A word of warning, the chocolate swirl may be too intense for some people. I know it was for me. Next time I’ll probably use Nutella instead of semi-sweet chocolate.
These would be equally appropriate for Christmas, maybe using white chocolate for the swirling would make the squares look a bit like candy cane?
Note that I doubled the original recipe because I only have a 10-inch square pan, not a 8-inch one (plus from the pictures the brownies looked thin and I wanted thicker ones).
Red Velvet Brownie Bars
- 1 cup butter, melted
- 2 large egg
- 2 cups brown sugar, packed
- 2 tbsps vanilla
- heaping ½ cup cocoa powder, sifted
- 4 vials red food colouring
- 1 ½ cup all-purpose flour, sifted
- 1 cup semi-sweet chocolate chips, melted
- Preheat oven to 350°F . Butter and flour a 10-inch square baking pan.
- Melt the butter in a microwave for about 60 seconds. Cool for a few minutes.
- In a large bowl, mix the eggs, brown sugar and vanilla, and whisk-in the tempered butter until smooth.
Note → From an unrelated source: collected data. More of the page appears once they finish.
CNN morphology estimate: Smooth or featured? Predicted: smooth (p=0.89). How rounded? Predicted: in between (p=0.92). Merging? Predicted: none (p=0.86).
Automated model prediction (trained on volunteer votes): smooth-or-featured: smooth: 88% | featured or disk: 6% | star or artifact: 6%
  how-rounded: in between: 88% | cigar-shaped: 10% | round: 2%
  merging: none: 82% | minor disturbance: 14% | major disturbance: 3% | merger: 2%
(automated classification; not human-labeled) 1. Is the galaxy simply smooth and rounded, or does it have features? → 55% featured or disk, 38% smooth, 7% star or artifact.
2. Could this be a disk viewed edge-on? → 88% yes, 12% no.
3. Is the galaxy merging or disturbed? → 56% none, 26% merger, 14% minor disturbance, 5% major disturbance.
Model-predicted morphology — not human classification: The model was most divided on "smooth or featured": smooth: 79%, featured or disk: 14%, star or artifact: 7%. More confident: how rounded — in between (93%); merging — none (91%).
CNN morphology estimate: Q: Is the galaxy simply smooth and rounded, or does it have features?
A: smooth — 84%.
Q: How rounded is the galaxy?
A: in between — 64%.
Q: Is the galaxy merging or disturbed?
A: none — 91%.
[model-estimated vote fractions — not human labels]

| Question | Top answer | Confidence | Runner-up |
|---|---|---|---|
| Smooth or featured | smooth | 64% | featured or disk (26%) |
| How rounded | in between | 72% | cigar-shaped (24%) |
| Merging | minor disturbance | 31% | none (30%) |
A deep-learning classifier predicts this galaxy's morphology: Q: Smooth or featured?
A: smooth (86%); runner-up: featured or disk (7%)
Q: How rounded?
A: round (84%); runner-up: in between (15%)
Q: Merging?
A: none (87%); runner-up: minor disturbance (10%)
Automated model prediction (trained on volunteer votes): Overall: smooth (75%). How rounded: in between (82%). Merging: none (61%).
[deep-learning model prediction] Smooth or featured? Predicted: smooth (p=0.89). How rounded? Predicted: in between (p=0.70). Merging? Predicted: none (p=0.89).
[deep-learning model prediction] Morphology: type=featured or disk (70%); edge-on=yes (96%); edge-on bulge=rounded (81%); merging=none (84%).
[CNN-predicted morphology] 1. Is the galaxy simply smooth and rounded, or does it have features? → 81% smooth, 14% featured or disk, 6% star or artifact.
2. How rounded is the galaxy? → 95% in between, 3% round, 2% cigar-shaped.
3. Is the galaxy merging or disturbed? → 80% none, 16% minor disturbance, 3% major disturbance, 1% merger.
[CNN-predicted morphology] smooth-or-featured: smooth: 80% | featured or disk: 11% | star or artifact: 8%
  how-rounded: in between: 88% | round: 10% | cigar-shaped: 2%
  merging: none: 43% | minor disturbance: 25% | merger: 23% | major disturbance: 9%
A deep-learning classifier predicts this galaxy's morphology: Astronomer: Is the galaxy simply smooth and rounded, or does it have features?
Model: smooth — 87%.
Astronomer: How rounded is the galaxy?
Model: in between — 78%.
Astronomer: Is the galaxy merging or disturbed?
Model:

- Add the sifted cocoa and continue to whisk until smooth. Incorporate the red colouring. Add the sifted flour and stir until just combined.
- Pour the thick batter into prepared pan, smoothing the top with a spatula.
- Melt the chocolate in a microwave, about 1 minute. Stop to check and stir. Heat in 10-second bursts until chocolate can be stirred smooth. Cool for a minute or two. Transfer the chocolate to a piping bag or zipper bag, cut the tip to make a 1cm hole.
- To create the pattern shown, pipe chocolate over batter in 5 wide, evenly spaced, parallel lines, each spanning the length of the pan. Rotate pan 90-degrees. With a chopstick or knife, starting at the top of the pan, “draw” 5 evenly spaced lines through the chocolate. You’re dragging the toothpick perpendicularly through the first set of lines to create the swirling.
- Bake for about 25 minutes, or until a toothpick inserted in the center comes out with a few moist crumbs. Allow bars to cool in pan for at least an hour (ideally overnight for the chocolate to set) before slicing and serving.